(Records excerpted from a collection)
++++++

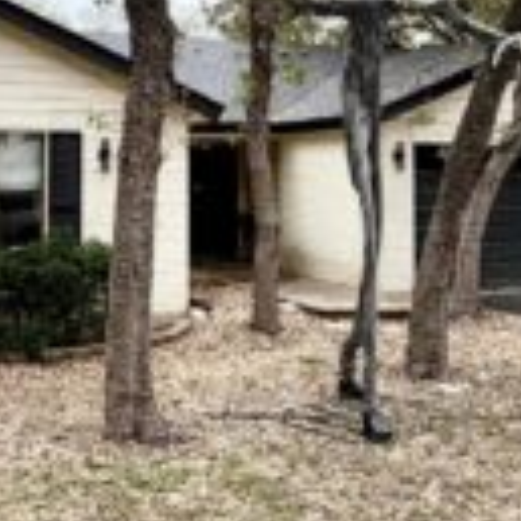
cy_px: 149
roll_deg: +0.3
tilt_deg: +1.0
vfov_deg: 32.9
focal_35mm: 51
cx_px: 260
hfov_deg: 33.4
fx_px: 868
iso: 50
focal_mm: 2.22
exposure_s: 1/315
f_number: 2.2
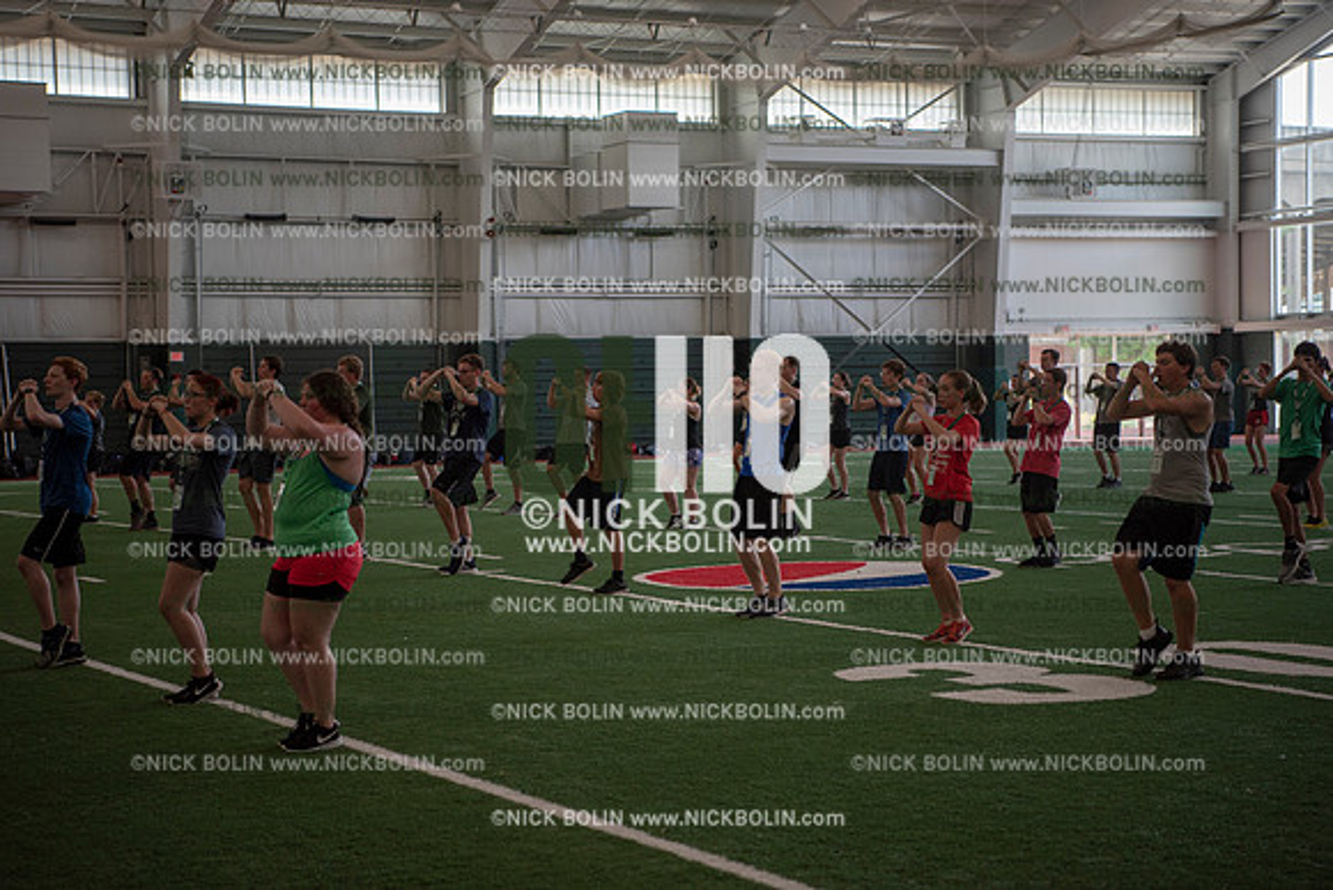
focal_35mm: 70
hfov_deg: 28.8
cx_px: 666
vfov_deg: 19.5
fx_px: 2592
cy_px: 445
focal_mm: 70
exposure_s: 1/320
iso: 640
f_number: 2.8
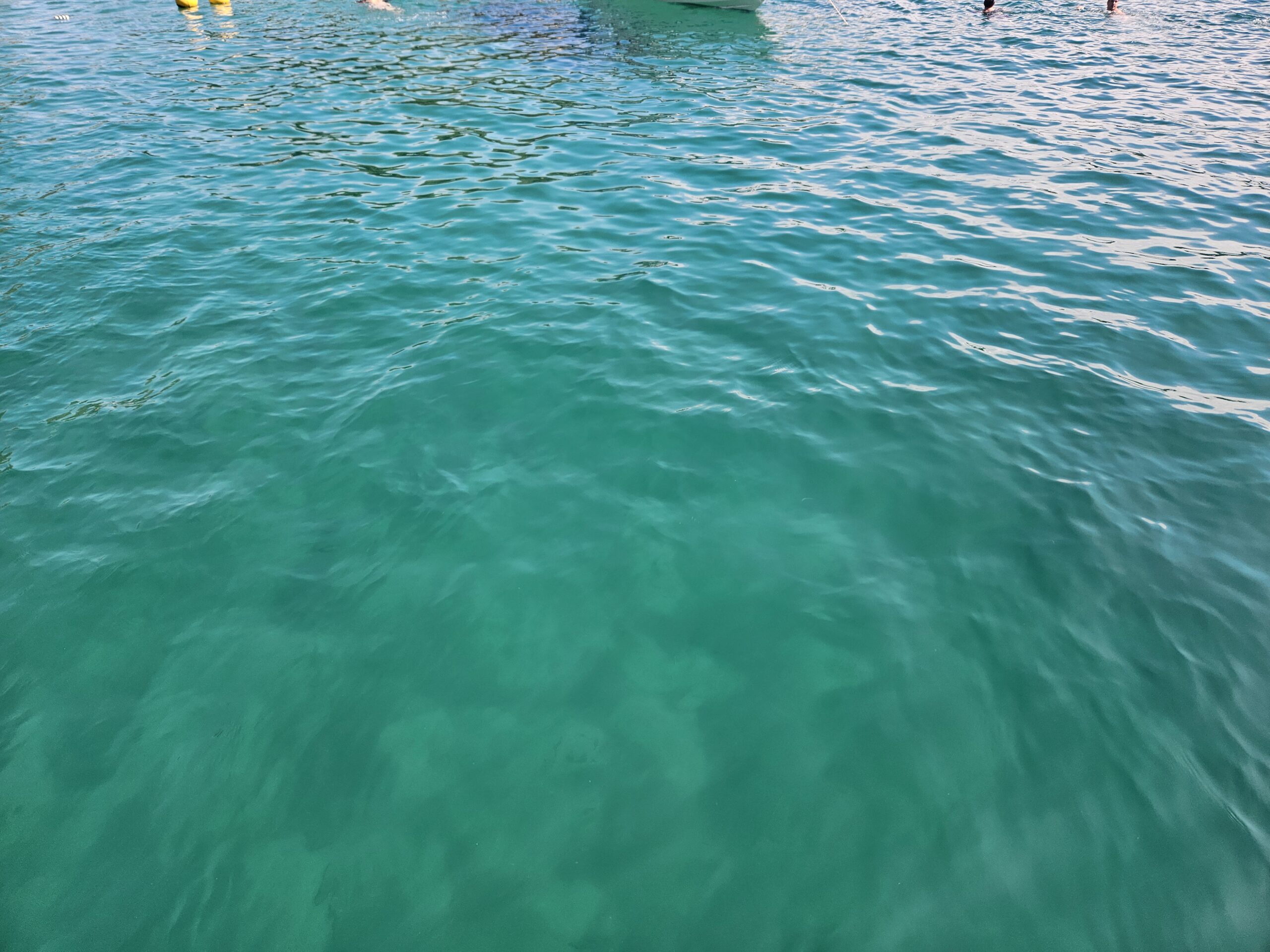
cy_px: 476
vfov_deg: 58.9
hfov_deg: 73.9
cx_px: 635
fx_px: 844
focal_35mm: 23
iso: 25
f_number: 1.8
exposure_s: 1/752
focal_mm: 5.4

++++++

REQUIRED WORK = Leave out the pictures and copy every record above exactly.

SOLUTION BELOW =
cy_px: 149
roll_deg: +0.3
tilt_deg: +1.0
vfov_deg: 32.9
focal_35mm: 51
cx_px: 260
hfov_deg: 33.4
fx_px: 868
iso: 50
focal_mm: 2.22
exposure_s: 1/315
f_number: 2.2
focal_35mm: 70
hfov_deg: 28.8
cx_px: 666
vfov_deg: 19.5
fx_px: 2592
cy_px: 445
focal_mm: 70
exposure_s: 1/320
iso: 640
f_number: 2.8
cy_px: 476
vfov_deg: 58.9
hfov_deg: 73.9
cx_px: 635
fx_px: 844
focal_35mm: 23
iso: 25
f_number: 1.8
exposure_s: 1/752
focal_mm: 5.4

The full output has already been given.